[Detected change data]
◇ ◇ ◇ ◇ ◇ ◇ ◇

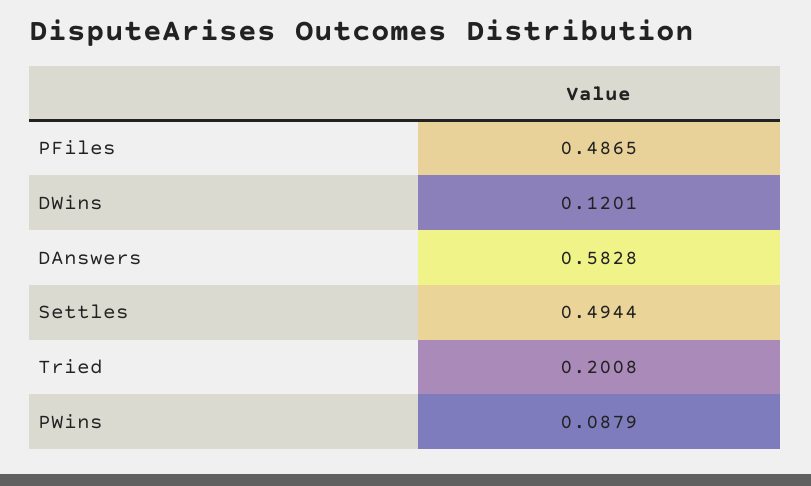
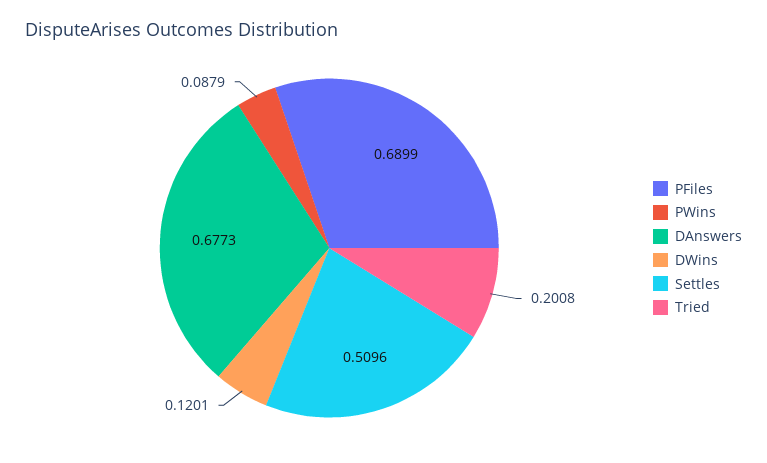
PFiles: 0.4865 -> 0.6899
DAnswers: 0.5828 -> 0.6773
Settles: 0.4944 -> 0.5096

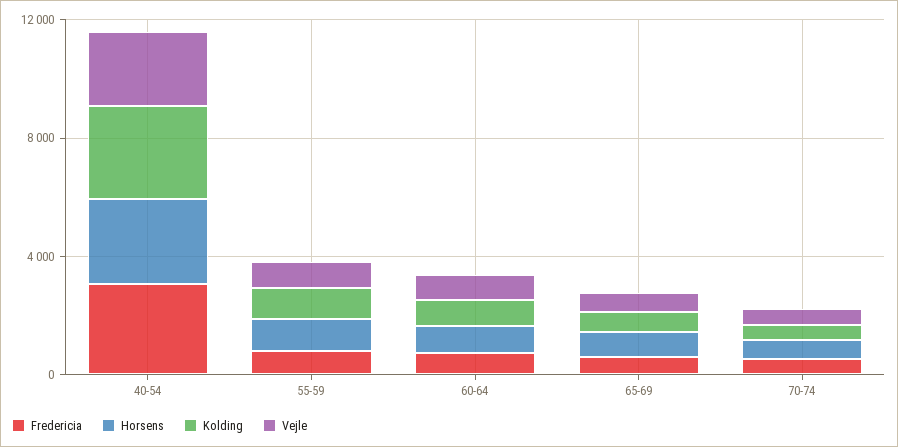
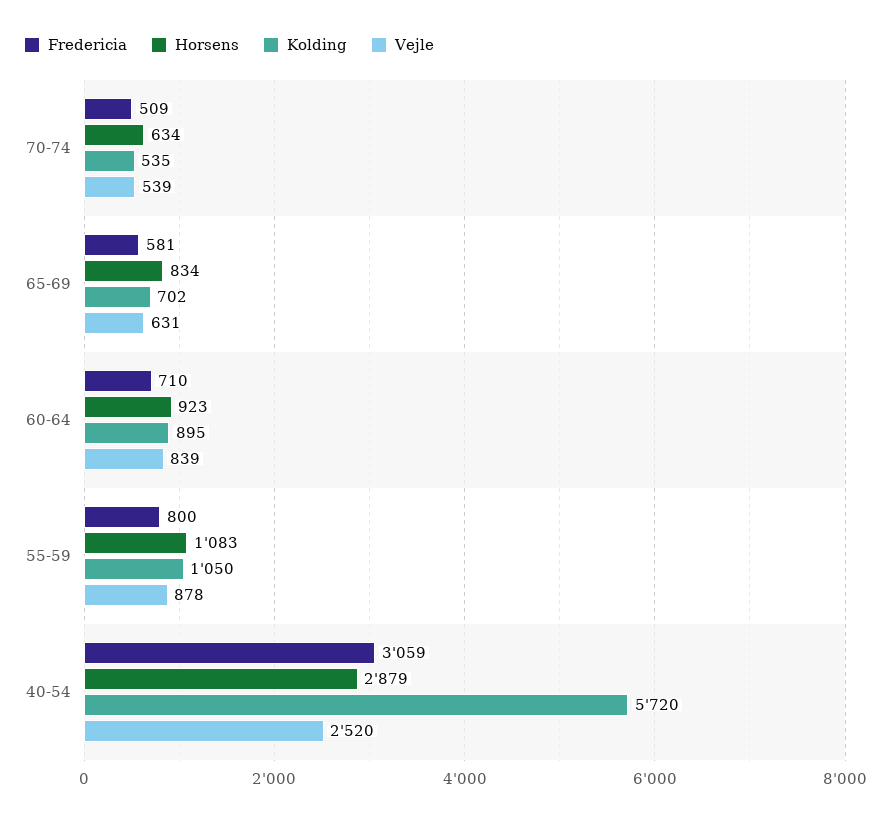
Kolding, 40-54: 3000 -> 5720

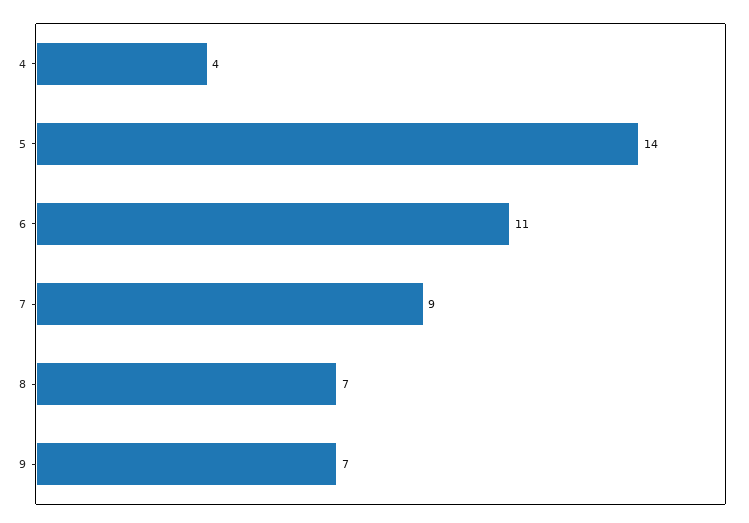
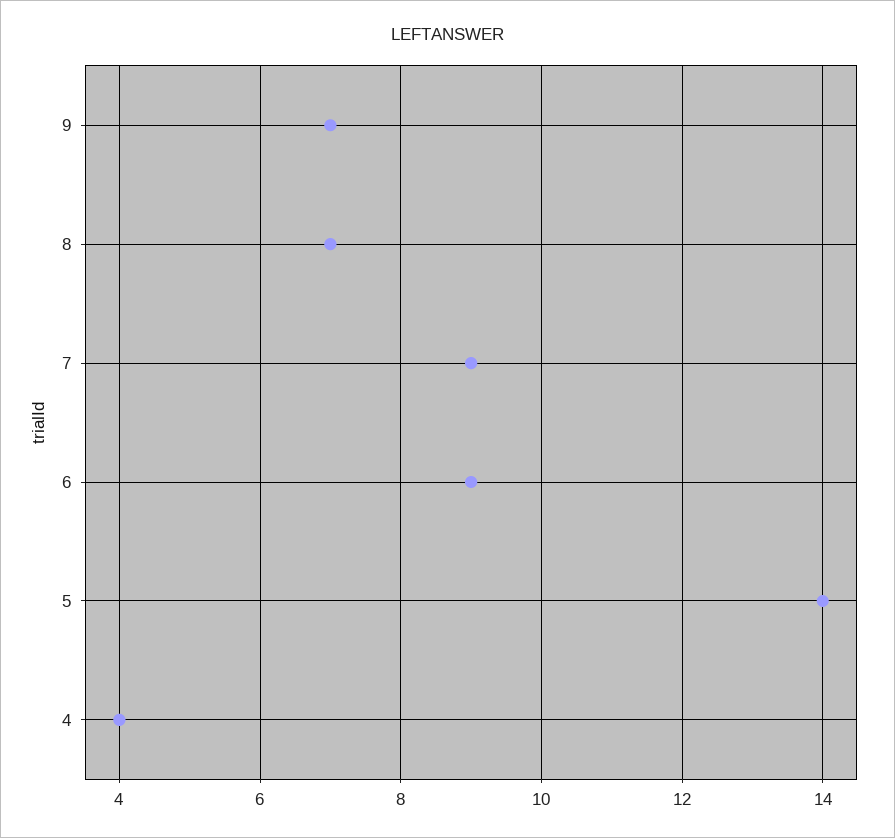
6: 11 -> 9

◇ ◇ ◇ ◇ ◇ ◇ ◇

### What to do
A word-for-word repetition of the data above, without pictures, is the expected answer.

### Response to this exercise
PFiles: 0.4865 -> 0.6899
DAnswers: 0.5828 -> 0.6773
Settles: 0.4944 -> 0.5096

Kolding, 40-54: 3000 -> 5720

6: 11 -> 9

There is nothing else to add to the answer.